22. The method of claim 20, wherein the one or more transfers of learned knowledge are based on an encoder configured to encode the speech signal.

23. The method of claim 22, wherein the encoder comprises multiple layers.

24. The method of claim 23, wherein the encoder transfers knowledge at selected layers of the multiple layers.

25. The method of claim 22, wherein the one or more transfers of learned knowledge are from an encoder of the non-streaming model to an encoder of the streaming model.

26. The method of claim 20, wherein the streaming model comprises a streaming automatic speech recognition (ASR) model and the non-streaming model comprises a non-streaming ASR model.

27. The method of claim 20, wherein the one or more transfers of learned knowledge are based on a plurality of auxiliary non-streaming layers between the streaming model and the non-streaming model.

28. The method of claim 20, wherein the action comprises at least one of processing speech into text, responding to a command, or responding to a query.
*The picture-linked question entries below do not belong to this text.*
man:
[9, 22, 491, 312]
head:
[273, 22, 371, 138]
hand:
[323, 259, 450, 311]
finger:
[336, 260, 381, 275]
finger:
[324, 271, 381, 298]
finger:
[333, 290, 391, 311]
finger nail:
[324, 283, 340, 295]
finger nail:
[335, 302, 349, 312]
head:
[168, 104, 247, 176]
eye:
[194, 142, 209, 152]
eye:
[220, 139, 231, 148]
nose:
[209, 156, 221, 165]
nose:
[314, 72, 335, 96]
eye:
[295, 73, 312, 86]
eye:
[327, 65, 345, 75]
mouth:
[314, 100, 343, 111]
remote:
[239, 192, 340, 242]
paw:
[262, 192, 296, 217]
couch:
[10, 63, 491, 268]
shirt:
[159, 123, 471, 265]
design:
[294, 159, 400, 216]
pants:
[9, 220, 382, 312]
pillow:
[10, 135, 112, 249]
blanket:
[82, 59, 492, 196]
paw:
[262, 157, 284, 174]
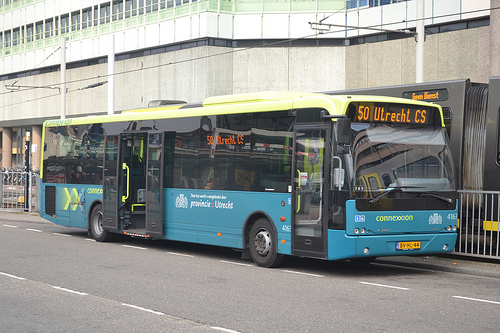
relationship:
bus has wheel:
[35, 82, 469, 269] [238, 209, 287, 270]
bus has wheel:
[35, 82, 469, 269] [81, 195, 117, 245]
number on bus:
[352, 101, 373, 125] [35, 82, 469, 269]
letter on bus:
[228, 199, 238, 212] [35, 82, 469, 269]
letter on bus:
[373, 215, 383, 225] [35, 82, 469, 269]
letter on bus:
[187, 199, 197, 212] [35, 82, 469, 269]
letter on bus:
[210, 199, 223, 211] [35, 82, 469, 269]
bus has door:
[35, 82, 469, 269] [119, 134, 154, 239]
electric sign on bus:
[350, 102, 443, 130] [35, 82, 469, 269]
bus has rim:
[35, 82, 469, 269] [251, 226, 274, 259]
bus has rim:
[35, 82, 469, 269] [90, 209, 106, 239]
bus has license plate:
[35, 82, 469, 269] [391, 237, 426, 256]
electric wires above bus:
[6, 7, 499, 115] [35, 82, 469, 269]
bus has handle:
[35, 82, 469, 269] [119, 160, 135, 206]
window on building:
[79, 6, 95, 34] [0, 1, 499, 129]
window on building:
[22, 21, 39, 47] [0, 1, 499, 129]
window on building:
[54, 12, 73, 39] [0, 1, 499, 129]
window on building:
[123, 1, 141, 20] [0, 1, 499, 129]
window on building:
[97, 1, 114, 31] [0, 1, 499, 129]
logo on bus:
[423, 209, 447, 230] [35, 82, 469, 269]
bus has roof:
[35, 82, 469, 269] [38, 92, 449, 134]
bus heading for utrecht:
[35, 82, 469, 269] [373, 102, 413, 128]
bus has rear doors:
[35, 82, 469, 269] [99, 128, 173, 241]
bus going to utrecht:
[35, 82, 469, 269] [373, 102, 413, 128]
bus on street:
[35, 82, 469, 269] [0, 211, 499, 331]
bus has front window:
[35, 82, 469, 269] [350, 122, 460, 211]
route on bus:
[371, 103, 430, 127] [35, 82, 469, 269]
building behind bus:
[0, 1, 499, 129] [35, 82, 469, 269]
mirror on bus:
[328, 154, 347, 198] [35, 82, 469, 269]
29. A non-transitory computer-readable storage medium having stored thereon instructions that, when executed, cause one or more processors to:

determine one or more words in a speech signal based on one or more transfers of learned knowledge from a non-streaming model to a streaming model, the streaming model comprising an on-device, real-time streaming model; and

take an action based on the determined one or more words.

30. A device comprising:

means for determining one or more words in a speech signal based on one or more transfers of learned knowledge from a non-streaming model to a streaming model, the streaming model comprising an on-device, real-time streaming model; and

means for taking an action based on the determined one or more words.